Joint Talks: Awad Abdelfattah and Karl Sabbagh in London Soon

Awad Abdelfattah (L) and Bernard Regan, longtime member of the Executive Committee of PSC. (Supplied)

It is 68 years since the Nakba of 1948. The one undemocratic state reality in Palestine – under exclusion of the 6 or 7 million Palestinians in exile – is intolerable. Every day sees new bad news from the ethnically-cleansed apartheid state of Israel. One Democratic State (ODS) in re-unified Palestine is a positive solution. Awad Abdelfattah and Karl Sabbagh – both with roots in the Galilee – are coming to London and Cambridge to speak about it.

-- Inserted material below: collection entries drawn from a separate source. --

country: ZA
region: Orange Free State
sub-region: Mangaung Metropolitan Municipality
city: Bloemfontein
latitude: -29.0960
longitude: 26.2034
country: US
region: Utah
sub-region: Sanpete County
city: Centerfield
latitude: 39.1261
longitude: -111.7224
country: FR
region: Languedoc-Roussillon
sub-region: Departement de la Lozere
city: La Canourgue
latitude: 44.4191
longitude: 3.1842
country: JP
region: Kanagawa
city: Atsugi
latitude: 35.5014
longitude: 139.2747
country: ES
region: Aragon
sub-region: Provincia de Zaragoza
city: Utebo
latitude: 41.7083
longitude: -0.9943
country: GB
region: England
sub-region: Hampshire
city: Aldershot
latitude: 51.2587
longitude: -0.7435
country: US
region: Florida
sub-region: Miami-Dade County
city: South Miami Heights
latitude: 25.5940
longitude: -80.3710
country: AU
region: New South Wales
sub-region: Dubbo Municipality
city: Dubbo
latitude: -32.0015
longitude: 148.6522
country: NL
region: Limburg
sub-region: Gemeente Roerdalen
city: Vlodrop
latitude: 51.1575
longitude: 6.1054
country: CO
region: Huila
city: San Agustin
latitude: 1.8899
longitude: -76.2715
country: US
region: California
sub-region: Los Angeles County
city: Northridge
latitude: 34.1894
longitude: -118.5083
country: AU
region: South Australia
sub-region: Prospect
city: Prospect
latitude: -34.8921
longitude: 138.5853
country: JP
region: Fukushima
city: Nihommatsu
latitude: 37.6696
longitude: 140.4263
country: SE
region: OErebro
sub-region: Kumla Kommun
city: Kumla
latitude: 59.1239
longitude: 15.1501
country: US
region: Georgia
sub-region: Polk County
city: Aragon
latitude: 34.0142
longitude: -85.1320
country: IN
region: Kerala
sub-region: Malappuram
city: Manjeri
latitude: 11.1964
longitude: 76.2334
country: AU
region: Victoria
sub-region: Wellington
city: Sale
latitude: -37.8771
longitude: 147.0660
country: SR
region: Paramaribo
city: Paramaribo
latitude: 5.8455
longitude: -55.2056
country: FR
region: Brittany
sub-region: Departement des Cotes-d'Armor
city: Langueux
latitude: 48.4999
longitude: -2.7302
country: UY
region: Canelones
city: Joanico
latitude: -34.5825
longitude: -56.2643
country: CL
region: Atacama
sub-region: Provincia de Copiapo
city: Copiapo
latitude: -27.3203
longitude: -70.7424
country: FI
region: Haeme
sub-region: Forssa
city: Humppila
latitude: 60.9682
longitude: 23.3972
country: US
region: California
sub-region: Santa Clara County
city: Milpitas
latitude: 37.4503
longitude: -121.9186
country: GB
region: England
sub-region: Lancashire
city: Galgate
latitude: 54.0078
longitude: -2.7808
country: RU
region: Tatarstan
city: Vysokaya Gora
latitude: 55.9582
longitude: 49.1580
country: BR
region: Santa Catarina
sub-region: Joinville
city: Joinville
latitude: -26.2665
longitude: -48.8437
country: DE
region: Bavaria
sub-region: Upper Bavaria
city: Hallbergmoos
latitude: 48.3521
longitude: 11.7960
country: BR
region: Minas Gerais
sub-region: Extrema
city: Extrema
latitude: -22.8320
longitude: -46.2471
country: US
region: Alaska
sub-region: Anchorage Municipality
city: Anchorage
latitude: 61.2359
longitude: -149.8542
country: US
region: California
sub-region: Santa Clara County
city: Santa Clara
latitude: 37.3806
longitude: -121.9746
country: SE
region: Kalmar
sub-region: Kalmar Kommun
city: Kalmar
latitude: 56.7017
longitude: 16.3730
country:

12 May (Thursday), 18:30, SOAS Brunei Building, University of London Room B102, chaired by SOAS PhD student Ramzi Nasir.

15 May (Sunday, Nakba Day), 19:00, P21 Gallery, 21 Chalton Street, NW1 1JD London (just north of Euston Road one block west of the British Library), chaired by barrister Salma Karmi-Ayyoub

16 May (Monday), 19:30, Friends Meeting House, 12 Jesus Lane, CB5 8BA Cambridge, chaired by Ruba Salih, Reader at SOAS, University of London.

Admission is free but a £5 contribution would be appreciated.

Awad Abdelfattah is Secretary-General of the Israeli Arab political party Tajamoa (English National Democratic Assembly, Hebrew Balad – represented in the Knesset within the Joint List). His party supports “a state for all its citizens” and demands that Israel change into a liberal democracy. It has been repeatedly disqualified from Israeli elections on grounds that it does not recognize the state of Israel (bans then overturned by the Israeli Supreme Court). Awad has recently spoken before the South African parliament and written in blogs in support of One Democratic State.

Karl Sabbagh is a television producer and author whose ancestors were forced from their town of Safed in 1948. He supports the ODS vision which calls for the Right of Return of all Palestinian refugees. Karl grew up in England and like earlier Palestinian thinkers George Antonius, Musa Alami and Tarif Khalidi, graduated from Cambridge University. In 2006 he authored Palestine: A Personal History and in 2012 Britain in Palestine, which provided the text for an exhibition of that name at the Brunei Gallery at SOAS. Both books are concise, excellent reads.

Tajamoa was co-founded by Dr Azmi Bishara, who committed the ‘crime’ of calling for Israel to become a modern, equal-rights-based state “for all its citizens” and paid for this with exile. Awad has decided to come out openly in support of ODS. He will speak moreover in general of the special role of Palestinians with Israeli citizenship in the struggle for Palestinian rights. During his stay in England, together with his wife who is office manager of Adalah in Haifa, he will also appear before MPs in the Houses of Parliament, almost all of whom still advocate the two-state outcome.